I have to show that $\frac{1}{9801}= 0.\overline{000102030405060708\dots9799}$. Here bar denotes Period.
My Attempt: I have shown $\frac{1}{9801}= {0.000102030405060708........9799.........}$ using the power series expansion of $\frac{1}{(1-x)^2}$. But I can not find the period of the decimal expansion of $\frac{1}{9801}$.
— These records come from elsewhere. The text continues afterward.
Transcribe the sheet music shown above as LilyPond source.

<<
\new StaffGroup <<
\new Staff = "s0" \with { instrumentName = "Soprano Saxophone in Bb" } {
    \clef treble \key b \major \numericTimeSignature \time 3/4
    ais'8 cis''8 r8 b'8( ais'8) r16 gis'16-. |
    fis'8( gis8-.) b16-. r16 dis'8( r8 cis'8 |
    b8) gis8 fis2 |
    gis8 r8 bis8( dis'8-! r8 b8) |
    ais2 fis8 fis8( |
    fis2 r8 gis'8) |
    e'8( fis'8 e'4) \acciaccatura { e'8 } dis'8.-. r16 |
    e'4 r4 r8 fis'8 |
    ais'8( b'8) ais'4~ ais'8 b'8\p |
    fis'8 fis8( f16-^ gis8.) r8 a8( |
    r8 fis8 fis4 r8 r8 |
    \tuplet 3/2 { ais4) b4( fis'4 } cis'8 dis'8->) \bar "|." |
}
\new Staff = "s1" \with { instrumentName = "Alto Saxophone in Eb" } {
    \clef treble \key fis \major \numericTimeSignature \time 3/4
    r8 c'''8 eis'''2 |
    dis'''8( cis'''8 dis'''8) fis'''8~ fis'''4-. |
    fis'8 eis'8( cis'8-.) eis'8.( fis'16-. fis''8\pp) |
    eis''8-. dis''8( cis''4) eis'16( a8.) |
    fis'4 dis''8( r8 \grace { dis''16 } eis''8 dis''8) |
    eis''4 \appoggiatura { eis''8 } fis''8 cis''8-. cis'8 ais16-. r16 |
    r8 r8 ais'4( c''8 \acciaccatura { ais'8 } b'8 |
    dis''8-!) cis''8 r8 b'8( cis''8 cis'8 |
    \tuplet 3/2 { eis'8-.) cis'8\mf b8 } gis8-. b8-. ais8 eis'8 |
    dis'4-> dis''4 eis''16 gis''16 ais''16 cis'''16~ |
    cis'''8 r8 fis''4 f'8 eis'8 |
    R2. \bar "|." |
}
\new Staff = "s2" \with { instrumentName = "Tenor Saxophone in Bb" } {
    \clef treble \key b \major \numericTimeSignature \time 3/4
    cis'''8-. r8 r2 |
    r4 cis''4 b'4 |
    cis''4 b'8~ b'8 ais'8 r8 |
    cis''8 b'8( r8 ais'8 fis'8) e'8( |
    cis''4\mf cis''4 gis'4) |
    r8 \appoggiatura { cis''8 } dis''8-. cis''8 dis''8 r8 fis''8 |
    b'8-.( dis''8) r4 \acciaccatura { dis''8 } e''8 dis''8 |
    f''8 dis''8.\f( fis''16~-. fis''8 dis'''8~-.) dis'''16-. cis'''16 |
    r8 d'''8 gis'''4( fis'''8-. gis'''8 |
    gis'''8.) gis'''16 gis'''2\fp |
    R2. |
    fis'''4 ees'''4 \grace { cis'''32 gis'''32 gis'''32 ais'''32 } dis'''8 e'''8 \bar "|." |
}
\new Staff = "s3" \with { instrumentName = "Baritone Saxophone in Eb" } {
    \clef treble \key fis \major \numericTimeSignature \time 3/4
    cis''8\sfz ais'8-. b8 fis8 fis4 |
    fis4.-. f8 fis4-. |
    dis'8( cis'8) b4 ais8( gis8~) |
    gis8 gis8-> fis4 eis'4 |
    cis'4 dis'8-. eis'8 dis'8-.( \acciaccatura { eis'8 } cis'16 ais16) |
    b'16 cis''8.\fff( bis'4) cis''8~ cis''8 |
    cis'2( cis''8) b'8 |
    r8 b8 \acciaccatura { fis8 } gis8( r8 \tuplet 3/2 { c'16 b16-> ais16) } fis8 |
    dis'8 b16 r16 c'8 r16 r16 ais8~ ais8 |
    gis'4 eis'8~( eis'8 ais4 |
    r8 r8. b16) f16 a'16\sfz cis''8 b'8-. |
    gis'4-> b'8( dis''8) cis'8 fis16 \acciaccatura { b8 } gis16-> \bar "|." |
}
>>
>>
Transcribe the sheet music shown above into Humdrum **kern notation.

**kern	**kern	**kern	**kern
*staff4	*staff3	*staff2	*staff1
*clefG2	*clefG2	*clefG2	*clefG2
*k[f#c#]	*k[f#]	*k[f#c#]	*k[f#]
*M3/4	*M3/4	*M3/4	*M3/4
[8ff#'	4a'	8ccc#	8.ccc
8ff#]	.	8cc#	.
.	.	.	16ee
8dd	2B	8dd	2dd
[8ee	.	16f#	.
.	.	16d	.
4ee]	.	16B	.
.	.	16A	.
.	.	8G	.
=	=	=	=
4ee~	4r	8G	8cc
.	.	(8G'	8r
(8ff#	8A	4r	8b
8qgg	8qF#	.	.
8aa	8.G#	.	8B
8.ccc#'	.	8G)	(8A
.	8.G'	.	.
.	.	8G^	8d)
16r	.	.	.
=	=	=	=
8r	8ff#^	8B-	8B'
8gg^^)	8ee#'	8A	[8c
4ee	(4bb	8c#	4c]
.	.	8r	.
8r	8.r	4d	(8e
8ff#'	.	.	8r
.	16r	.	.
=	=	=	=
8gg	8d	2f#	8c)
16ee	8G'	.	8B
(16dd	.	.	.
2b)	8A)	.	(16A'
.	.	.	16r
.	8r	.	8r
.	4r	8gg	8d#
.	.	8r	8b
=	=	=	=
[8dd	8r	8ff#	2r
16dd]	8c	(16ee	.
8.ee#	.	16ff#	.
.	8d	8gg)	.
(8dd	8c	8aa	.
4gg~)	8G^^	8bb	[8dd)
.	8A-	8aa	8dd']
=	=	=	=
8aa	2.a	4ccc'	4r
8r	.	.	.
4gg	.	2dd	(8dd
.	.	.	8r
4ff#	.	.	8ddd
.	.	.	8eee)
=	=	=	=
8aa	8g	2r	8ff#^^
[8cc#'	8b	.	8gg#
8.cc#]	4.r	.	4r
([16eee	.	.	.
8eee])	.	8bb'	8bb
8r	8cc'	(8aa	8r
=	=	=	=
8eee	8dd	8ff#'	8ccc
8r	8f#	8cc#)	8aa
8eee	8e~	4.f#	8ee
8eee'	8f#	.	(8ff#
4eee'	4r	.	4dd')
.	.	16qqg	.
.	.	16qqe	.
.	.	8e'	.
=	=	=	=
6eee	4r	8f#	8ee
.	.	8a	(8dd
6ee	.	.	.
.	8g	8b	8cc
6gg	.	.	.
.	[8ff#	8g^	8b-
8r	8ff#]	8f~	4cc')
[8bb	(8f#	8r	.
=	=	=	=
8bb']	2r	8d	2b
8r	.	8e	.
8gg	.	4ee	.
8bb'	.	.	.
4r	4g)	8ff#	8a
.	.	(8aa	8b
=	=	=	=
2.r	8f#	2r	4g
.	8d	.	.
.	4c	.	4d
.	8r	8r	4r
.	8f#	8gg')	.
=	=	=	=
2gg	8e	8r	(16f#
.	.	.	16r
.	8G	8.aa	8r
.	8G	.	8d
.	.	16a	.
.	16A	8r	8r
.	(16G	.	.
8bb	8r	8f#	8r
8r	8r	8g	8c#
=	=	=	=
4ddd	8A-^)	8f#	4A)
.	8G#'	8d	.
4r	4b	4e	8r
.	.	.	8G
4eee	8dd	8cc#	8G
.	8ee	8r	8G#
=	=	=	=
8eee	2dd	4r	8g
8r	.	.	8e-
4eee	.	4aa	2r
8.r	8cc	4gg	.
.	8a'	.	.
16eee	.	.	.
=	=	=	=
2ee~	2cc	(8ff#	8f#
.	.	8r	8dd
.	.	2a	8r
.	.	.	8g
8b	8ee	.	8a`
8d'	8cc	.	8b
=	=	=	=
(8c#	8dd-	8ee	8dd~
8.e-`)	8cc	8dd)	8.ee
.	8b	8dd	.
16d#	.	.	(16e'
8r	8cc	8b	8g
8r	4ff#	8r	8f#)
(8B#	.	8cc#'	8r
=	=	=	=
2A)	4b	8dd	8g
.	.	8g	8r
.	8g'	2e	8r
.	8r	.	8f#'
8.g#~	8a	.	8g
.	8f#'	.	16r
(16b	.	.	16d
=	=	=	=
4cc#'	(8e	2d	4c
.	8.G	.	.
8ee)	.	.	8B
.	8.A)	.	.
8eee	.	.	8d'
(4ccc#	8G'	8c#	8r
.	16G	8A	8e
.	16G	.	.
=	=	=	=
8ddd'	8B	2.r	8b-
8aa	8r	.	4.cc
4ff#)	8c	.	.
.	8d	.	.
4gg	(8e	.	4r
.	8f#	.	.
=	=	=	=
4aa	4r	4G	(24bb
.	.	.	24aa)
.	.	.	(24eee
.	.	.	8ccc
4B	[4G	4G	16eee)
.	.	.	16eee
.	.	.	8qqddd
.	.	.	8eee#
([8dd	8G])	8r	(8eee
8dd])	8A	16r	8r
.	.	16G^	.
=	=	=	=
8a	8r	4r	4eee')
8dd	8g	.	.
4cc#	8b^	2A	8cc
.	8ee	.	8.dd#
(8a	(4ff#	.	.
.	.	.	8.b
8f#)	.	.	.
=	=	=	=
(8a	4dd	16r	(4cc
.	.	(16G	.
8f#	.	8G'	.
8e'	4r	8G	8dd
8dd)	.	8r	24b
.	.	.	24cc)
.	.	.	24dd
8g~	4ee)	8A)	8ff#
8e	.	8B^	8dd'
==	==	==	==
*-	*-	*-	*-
Can anyone help me with this ?
If $n$ is an integer $\geqslant3,$ and $S$ is the sequence $0,1,2,\ldots,n-3,n-1,$ then the base $n$ expansion of the fraction $1/(n-1)^2$ is $(.\overline{S})_n,$ because: \begin{align*} (n-1)^2(.\overline{S})_n &= (n-1)^2\left(\frac1{n^2}+\frac2{n^3}+\cdots+\frac{n-3}{n^{n-2}}+ \frac{n-1}{n^{n-1}}\right) \left(1+\frac1{n^{n-1}}+\frac1{n^{2n-2}}+\cdots\right) \\ &= (n-1)\left(\frac1n+\frac1{n^2}+\cdots+\frac1{n^{n-3}}+ \frac2{n^{n-2}}-\frac{n-1}{n^{n-1}}\right) \left(1-\frac1{n^{n-1}}\right)^{-1} \\ &= (n-1)\left(\frac1n+\frac1{n^2}+\cdots+\frac1{n^{n-3}}+ \frac{n+1}{n^{n-1}}\right) \left(\frac{n^{n-1}}{n^{n-1}-1}\right) \\ &= \left(1-\frac1{n^{n-3}}+\frac{n^2-1}{n^{n-1}}\right) \left(\frac{n^{n-1}}{n^{n-1}-1}\right) \\ &= \frac{n^{n-1}-n^2+n^2-1}{n^{n-1}-1} \\ &= 1. \end{align*}
Taking $n=100,$ we get: $$ 1/9801 = (.\overline{00,01,02,\ldots,97,99})_{100} = .\overline{00010203\ldots95969799}, $$ so $1/9801$ has period 198 in base $10.$
[But see my comment on the meaning of the word "period" in the question.]